In the wilderness, as instructed by this week’s Torah portion, the Israelites pooled their resources in order to create a mikdash, a holy dwelling place for the divine. In our day, as Lee Egerton has written, we bring our own gifts to share:
Not precious metals or stones; brightly colored textiles; animal skins, spices, or oil.
We bring You, instead, the gifts of our heart, mind, and spirit, as well as the work of our hands.
We bring You the compassion we show to our loved ones, the patience we extend to our friends, the support we offer to those in need.
We bring You the gift of intellect — the study of Torah, of Talmud, of the guide that is our tradition.
(Adapted from The Covenant of the Soul: New Prayers, Poems and Meditations from the Women of Reform Judaism, p. 19)
We bring You the gift of faith — in our collective and individual powers to change the world around us.
We bring You the gift of hope — that one day, this will be the world You wanted to create.

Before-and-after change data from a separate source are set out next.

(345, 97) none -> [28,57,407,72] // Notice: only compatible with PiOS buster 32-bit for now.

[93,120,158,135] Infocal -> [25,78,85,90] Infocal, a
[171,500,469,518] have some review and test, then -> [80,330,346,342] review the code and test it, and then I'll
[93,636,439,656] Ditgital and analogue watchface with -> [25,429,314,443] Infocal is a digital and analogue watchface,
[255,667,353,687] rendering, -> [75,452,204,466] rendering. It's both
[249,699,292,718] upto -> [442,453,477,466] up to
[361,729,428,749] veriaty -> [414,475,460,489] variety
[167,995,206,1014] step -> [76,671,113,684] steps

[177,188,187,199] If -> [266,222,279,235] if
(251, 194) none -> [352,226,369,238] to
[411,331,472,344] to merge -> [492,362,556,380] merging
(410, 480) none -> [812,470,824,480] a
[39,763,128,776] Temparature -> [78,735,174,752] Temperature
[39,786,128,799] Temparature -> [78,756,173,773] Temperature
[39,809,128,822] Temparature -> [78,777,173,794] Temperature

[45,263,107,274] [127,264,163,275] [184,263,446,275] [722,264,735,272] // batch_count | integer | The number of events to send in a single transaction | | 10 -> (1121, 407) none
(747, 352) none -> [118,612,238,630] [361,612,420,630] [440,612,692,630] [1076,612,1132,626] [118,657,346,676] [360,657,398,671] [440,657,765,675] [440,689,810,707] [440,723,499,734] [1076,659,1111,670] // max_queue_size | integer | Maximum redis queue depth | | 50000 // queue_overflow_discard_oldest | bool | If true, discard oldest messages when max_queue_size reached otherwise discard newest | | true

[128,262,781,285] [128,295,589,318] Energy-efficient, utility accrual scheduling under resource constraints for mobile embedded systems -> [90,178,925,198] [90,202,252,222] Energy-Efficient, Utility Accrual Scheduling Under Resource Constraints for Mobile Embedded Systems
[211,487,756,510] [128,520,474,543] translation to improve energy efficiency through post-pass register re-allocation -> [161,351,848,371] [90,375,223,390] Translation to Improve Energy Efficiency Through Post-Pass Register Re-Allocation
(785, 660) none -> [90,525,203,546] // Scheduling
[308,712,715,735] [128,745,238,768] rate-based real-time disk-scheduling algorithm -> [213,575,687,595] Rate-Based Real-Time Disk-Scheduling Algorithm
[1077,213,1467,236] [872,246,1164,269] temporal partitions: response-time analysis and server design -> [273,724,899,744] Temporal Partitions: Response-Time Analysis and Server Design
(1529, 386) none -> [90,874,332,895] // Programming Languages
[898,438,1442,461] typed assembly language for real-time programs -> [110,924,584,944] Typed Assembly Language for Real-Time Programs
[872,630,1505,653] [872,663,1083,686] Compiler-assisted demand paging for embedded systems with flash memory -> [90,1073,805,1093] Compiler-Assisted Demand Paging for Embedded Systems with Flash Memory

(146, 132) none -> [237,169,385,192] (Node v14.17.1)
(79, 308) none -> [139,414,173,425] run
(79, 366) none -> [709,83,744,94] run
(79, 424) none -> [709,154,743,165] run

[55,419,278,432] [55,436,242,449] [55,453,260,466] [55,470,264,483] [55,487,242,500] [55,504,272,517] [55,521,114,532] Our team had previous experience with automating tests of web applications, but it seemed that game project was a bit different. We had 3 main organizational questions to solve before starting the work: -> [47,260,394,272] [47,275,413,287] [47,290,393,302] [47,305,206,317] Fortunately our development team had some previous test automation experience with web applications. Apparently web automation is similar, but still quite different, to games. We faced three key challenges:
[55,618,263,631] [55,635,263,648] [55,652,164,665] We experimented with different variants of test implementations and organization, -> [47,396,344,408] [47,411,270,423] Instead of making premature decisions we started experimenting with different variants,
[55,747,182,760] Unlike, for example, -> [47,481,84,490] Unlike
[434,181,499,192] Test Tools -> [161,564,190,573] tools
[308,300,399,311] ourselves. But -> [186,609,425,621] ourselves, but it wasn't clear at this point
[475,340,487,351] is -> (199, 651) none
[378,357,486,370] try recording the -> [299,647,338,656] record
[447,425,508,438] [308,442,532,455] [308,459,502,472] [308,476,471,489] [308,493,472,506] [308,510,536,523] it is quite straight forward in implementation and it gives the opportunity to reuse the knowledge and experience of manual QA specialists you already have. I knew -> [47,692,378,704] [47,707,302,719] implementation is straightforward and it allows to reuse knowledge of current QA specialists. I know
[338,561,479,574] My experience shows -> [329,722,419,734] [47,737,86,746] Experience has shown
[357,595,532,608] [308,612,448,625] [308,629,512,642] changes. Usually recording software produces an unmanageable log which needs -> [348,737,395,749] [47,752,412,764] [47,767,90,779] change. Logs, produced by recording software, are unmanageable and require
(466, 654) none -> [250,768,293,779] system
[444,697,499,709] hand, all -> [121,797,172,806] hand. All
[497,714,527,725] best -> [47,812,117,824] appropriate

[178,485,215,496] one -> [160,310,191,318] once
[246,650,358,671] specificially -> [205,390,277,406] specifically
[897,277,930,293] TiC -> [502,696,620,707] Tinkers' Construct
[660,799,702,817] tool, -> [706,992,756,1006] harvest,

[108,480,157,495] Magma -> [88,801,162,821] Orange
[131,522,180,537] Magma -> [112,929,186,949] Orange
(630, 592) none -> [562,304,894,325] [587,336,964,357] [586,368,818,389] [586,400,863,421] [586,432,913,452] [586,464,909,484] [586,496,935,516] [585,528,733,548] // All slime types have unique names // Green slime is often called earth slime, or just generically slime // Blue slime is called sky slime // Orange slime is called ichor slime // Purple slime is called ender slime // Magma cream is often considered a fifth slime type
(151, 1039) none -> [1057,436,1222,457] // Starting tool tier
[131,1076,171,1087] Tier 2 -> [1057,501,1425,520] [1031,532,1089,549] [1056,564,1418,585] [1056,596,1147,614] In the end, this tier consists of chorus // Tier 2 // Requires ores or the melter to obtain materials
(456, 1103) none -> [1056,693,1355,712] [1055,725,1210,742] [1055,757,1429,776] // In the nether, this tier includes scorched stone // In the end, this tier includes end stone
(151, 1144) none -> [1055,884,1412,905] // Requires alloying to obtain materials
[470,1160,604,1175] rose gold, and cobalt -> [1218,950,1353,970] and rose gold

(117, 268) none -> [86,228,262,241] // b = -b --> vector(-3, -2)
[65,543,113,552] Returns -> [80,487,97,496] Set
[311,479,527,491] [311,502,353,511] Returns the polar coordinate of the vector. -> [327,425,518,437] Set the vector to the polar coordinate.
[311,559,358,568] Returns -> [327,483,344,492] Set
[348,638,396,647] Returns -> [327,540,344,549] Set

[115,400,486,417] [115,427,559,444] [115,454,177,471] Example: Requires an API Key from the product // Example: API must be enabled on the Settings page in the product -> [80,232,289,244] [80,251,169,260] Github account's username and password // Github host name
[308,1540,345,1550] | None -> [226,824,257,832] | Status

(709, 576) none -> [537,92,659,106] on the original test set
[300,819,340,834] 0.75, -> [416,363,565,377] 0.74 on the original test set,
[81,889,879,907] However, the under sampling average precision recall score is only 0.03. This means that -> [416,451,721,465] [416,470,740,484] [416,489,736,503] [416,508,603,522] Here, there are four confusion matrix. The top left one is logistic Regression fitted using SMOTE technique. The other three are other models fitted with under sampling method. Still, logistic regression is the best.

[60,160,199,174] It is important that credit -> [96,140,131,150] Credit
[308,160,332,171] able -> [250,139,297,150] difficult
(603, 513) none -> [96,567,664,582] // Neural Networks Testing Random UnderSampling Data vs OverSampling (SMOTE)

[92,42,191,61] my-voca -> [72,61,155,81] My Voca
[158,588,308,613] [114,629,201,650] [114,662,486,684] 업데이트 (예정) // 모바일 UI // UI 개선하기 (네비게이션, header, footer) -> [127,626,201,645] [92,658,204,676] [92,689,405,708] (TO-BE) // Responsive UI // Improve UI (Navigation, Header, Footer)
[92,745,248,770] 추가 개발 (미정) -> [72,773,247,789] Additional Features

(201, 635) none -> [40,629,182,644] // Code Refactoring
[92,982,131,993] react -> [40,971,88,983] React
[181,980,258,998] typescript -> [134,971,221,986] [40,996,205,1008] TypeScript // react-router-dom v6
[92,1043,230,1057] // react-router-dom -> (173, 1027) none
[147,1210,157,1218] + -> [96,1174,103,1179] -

We bring these gifts, O God, and offer them with an invitation: Dwell in our midst, Adonai. Bless us in our gathering, in the mishkan we create together. And may the inspiration we draw from Your Presence remain with us as we go forth to do your work with renewed energy and purpose.
Rabbi Stephanie M. Alexander is the senior rabbi at Kahal Kadosh Beth Elohim in Charleston, SC. She is a past-president and founding member of the Charleston Area Justice Ministry, a faith-based social justice organization of 29 diverse congregations.